Se Cristo não ressuscitou
Paulo leva o raciocínio dos opositores até o fim: “se Cristo não ressuscitou, é inútil a nossa pregação e inútil a fé que vocês têm… e ainda estão em seus pecados. Se é somente para esta vida que temos esperança em Cristo, somos de todos os homens os mais dignos de compaixão”.
A pregação traduz isso: sem a ressurreição, o cristianismo seria apenas mais uma bela filosofia entre tantas que a história produziu. E dá um exemplo concreto — Auguste Comte, que criou o positivismo e previu que em cem anos ele substituiria a fé cristã na Europa. Hoje existe um único templo positivista no mundo, e por acaso fica no Brasil, em Porto Alegre. O que faltou? Ele não tinha poder para ressuscitar.
Mas de fato Cristo ressuscitou
O versículo 20 é a virada: “Mas de fato Cristo ressuscitou dentre os mortos, sendo ele as primícias dentre aqueles que dormiram”. Primícias é o começo, a primeira parte — o que abre o processo.
Aí está o motivo de a Escritura falar em “dormir” e não em desaparecer: quem morre na fé é como quem deita e adormece, não percebe o tempo passar e vai acordar quando Jesus voltar.
A pregação também lembra que Jesus não morreu forçado. Foram seres humanos que o mataram porque a pregação dele incomodava a liderança religiosa e política da época, mas ele se dispôs: o inocente se tornou culpado para que os culpados fossem tornados justos.
O que isso muda hoje — quatro coisas
Primeiro, ele está conosco todos os dias. É a última promessa de Mateus: “eis que estarei com vocês todos os dias, até o fim dos tempos”. A pregação lembra o missionário David Livingstone, que sobreviveu a doenças graves, a feras e a ataques na África; perguntado como atravessou tudo aquilo, respondeu que tinha certeza de que Jesus ressuscitou, está em todo lugar e estava sempre com ele.
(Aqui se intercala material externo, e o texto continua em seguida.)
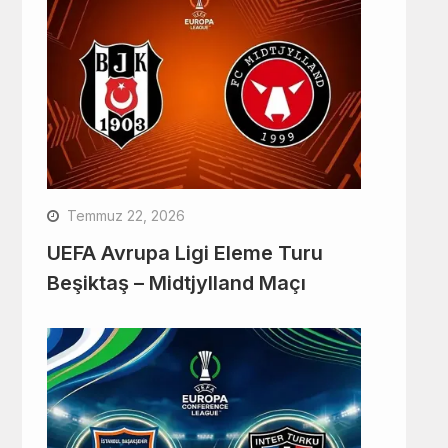
Temmuz 22, 2026
UEFA Avrupa Ligi Eleme Turu
Beşiktaş – Midtjylland Maçı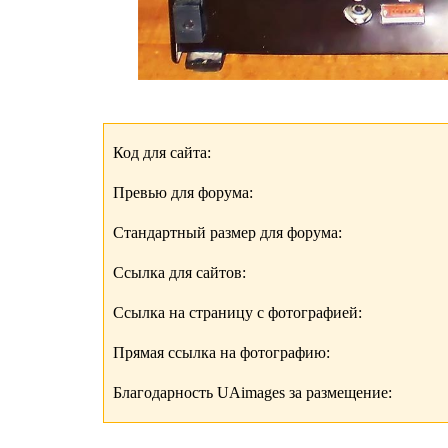
Код для сайта:
Превью для форума:
Стандартный размер для форума:
Ссылка для сайтов:
Ссылка на страницу с фотографией:
Прямая ссылка на фотографию:
Благодарность UAimages за размещение:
Segundo, ele intercede por nós. Hebreus 7.25: “é capaz de salvar definitivamente aqueles que por meio dele se aproximam de Deus, pois vive sempre para interceder por eles”. E 1 João 2 o chama de advogado, para quando o acusador tenta nos derrubar.
Terceiro, ele está preparando lugar. João 14.1-3: “não se turbe o coração de vocês… na casa de meu Pai há muitos aposentos. Vou preparar-lhes lugar… voltarei e os levarei para mim”.
Quarto, nós também ressuscitaremos — e por isso é possível enfrentar doença, perigo, problema e a própria morte com esperança. A pregação faz aqui uma confissão pessoal: já com 75 anos, quem prega diz que sua perspectiva é fechar os olhos sem perceber o tempo passar, ainda que passem cem milhões de anos, e acordar na ressurreição.
Como será o corpo
Paulo fala mais adiante de um “corpo espiritual”, e a pregação reconhece a curiosidade sobre isso. Os evangelhos deixam pistas: Jesus entrou na sala de portas trancadas, aparecia e desaparecia. Mas não era fantasma — Tomé foi convidado a tocar as feridas, e em João 21 ele preparou o café da manhã e comeu com os discípulos.
Ou seja: há dimensões que não conhecemos nesta existência, e o que temos são amostras do que será o corpo transformado.
O apelo final é simples: agarrar-se a esse Senhor, servi-lo de coração e não abandonar a fé — porque não há esperança maior.